Editorial

Future of Bevacizumab in Metastatic Breast Cancer

Habib Nourani Khojasteh*
Department of Internal Medicine, Nemazi Hospital, Shiraz University of Medical Sciences, Shiraz-Iran

*Corresponding author: Habib Nourani Khojasteh, Department of Internal Medicine, Hematology Research Center, Nemazi Hospital, Shiraz University of Medical Sciences, Shiraz-Iran


Published: 21 Apr, 2017
Cite this article as: Khojasteh HN. Future of Bevacizumab in Metastatic Breast Cancer. Ann Clin Case Rep. 2017; 2: 1341.

Editorial

Bevacizumab is an interesting antitumor drugs in clinical cancer medicine, its effect on survival of patients confirmed in metastatic colon cancer, renal cancer, lung cancer, ovarian cancer and glioblastoma but despite using with many combination chemotherapy in metastatic breast cancer with capcitabine, taxanes, gemcitabine, doxorubicin no effects on overall survival and progression free survival seen [1,2]. It is a humanized monoclonal antibody against vascular endothelial growth factor A and impairs its binding to vascular endothelial growth factor receptor type1 and type2 and leads to tumor shrinkages. the basic mechanisms is that, antiangiogenesis treatment normalizes tumor flow initially resulting important tissue oxygenation and decreased interstitial pressure with increasing the delivery of cytotoxic agents to tumor.

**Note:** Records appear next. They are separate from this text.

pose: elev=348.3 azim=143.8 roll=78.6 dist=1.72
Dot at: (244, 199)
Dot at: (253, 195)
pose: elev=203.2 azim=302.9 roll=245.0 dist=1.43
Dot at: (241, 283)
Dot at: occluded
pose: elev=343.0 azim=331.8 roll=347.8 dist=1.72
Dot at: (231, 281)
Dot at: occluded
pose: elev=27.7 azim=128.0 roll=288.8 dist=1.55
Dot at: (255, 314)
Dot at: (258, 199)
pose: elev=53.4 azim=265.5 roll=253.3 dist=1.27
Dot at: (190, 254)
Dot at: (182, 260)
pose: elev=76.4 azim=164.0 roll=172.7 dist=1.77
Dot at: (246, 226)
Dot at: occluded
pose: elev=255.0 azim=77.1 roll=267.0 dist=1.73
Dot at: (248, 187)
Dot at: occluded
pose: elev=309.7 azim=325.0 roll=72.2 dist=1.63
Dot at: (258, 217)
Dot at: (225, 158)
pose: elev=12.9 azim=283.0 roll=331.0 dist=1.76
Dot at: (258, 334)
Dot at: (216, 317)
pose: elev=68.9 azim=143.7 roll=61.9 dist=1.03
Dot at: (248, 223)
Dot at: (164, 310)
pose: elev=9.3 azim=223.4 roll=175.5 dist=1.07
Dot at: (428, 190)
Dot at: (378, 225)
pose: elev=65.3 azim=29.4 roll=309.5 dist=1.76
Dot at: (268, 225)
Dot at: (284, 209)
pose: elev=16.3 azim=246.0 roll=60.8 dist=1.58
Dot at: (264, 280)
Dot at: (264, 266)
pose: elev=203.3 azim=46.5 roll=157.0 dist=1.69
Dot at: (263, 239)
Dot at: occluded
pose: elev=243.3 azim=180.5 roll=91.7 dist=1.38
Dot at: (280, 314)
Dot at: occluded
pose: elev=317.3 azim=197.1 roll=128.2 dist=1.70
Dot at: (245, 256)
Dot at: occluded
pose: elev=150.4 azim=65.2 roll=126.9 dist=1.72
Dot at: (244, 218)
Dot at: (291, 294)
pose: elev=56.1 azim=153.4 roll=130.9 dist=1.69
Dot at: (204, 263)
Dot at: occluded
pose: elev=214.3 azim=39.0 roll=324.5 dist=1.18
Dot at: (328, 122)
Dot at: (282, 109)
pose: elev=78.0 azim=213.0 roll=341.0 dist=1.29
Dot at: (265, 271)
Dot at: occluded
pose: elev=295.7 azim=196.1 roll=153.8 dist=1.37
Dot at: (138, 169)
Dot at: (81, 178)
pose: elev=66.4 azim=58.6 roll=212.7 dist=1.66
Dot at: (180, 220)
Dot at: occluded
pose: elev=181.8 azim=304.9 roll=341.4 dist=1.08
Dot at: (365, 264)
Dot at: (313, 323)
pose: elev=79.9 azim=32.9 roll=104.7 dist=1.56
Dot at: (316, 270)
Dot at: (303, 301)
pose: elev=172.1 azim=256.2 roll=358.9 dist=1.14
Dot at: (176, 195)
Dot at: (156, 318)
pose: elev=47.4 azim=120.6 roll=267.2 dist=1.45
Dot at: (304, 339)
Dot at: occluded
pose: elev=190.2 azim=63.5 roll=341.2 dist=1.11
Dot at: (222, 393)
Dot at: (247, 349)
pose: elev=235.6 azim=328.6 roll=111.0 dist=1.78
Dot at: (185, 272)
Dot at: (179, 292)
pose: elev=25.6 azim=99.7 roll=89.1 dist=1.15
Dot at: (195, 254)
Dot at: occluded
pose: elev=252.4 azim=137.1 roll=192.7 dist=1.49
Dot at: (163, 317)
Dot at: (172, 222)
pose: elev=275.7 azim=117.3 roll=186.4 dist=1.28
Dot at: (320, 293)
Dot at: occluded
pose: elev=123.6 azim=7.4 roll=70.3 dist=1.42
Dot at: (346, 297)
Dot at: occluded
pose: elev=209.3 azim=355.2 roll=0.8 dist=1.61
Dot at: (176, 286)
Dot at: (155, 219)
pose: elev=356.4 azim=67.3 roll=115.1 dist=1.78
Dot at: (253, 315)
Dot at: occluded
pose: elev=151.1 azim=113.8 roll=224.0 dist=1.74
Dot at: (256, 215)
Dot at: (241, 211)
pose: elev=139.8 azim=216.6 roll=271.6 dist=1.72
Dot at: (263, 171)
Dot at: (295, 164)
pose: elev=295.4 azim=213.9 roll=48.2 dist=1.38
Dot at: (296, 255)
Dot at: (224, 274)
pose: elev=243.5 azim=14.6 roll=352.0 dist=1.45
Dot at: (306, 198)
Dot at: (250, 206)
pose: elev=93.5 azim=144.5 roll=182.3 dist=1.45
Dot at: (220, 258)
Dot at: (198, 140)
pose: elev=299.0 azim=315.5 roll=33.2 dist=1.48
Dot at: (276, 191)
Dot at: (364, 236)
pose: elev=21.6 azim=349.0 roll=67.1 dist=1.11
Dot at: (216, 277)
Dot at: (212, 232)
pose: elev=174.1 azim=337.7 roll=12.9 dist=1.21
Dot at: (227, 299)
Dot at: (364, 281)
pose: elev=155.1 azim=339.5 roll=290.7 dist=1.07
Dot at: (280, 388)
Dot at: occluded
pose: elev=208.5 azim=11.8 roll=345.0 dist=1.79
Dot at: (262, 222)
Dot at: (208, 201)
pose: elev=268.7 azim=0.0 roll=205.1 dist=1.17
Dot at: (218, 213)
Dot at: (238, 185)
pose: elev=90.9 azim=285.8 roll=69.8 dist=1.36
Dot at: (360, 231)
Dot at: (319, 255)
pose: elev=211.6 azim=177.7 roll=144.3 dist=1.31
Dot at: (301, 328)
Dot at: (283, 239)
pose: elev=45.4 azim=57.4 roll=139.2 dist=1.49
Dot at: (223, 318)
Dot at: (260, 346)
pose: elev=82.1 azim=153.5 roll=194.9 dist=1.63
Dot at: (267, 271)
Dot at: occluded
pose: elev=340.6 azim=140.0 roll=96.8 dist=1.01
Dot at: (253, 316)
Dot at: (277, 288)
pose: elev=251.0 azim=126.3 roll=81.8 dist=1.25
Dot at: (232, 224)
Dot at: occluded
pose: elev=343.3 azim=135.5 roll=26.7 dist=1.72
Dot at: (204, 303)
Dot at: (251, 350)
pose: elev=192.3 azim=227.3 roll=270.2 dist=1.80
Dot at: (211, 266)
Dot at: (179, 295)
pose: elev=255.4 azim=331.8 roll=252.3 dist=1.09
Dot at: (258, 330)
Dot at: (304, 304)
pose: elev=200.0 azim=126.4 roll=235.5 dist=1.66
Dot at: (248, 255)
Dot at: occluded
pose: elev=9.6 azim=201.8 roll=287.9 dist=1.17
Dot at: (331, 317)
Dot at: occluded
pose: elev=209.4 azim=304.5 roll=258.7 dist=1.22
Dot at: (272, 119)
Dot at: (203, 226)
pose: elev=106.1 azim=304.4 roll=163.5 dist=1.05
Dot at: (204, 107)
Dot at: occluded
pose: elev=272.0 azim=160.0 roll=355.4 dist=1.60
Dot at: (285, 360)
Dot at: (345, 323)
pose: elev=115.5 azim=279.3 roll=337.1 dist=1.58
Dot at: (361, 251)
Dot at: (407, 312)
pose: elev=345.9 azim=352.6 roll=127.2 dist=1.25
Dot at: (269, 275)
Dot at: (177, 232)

They confer better efficacy in combination with chemotherapy during earlier treatment because late stage breast cancer expresses many different angiogenic factors such as fibroblast growth factors in contrast early cancer express more vascular endothelial growth factors. If in future the biomarker would be a clinical practice, especially circulating tumor cells, it is possible to select and predict the activity of the disease and targeted therapy with bevacizumab to be done on precise time of tumors with angiogenesis activity [3,4]. Probably, considering the breast cancer carcinogenesis starting with a very small size tumor activity, it is possible to control the tumor more efficiently by antiangiogenesis drugs, may be attempting for curability of breast cancer in next decades.
Because of its antiangiogenesis effects on central nervous system metastasis, in future it can be a preventive drug therapy delaying seeding of tumor in life threating site of body which is difficult to control by oncologist. How can we accelerate the effectiveness of bevacizumab in metastatic breast cancer? It needs to have knowledge and control the reactivation of other mechanisms of tumor growth in breast cancer biology. Activation of epidermal growth factor pathway; Here 2 pathway, endocrine redundant and cycloxygenase 2 pathways are the common mechanisms of failure [5-8].

Conclusion

Regarding the failure of survival effects of bevacizumab in metastatic breast cancer this is not the end of the drug in this disease entity, bevacizumab therapy in future still has a maior role in metastatic breast cancer.